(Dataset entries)
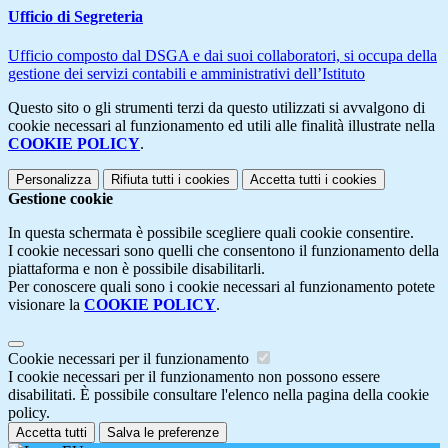
Ufficio di Segreteria
Ufficio composto dal DSGA e dai suoi collaboratori, si occupa della
gestione dei servizi contabili e amministrativi dell’Istituto
Questo sito o gli strumenti terzi da questo utilizzati si avvalgono di
cookie necessari al funzionamento ed utili alle finalità illustrate nella
COOKIE POLICY
.
Personalizza
Rifiuta tutti
i cookies
Accetta tutti
i cookies
Gestione cookie
In questa schermata è possibile scegliere quali cookie consentire.
I cookie necessari sono quelli che consentono il funzionamento della
piattaforma e non è possibile disabilitarli.
Per conoscere quali sono i cookie necessari al funzionamento potete
visionare la
COOKIE POLICY
.
Cookie necessari per il funzionamento
I cookie necessari per il funzionamento non possono essere
disabilitati. È possibile consultare l'elenco nella pagina della cookie
policy.
Accetta tutti
Salva le preferenze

Activity: Look through the data above. Each line containing the word "quali" needs to be copied.

Exercise output:
In questa schermata è possibile scegliere quali cookie consentire.
Per conoscere quali sono i cookie necessari al funzionamento potete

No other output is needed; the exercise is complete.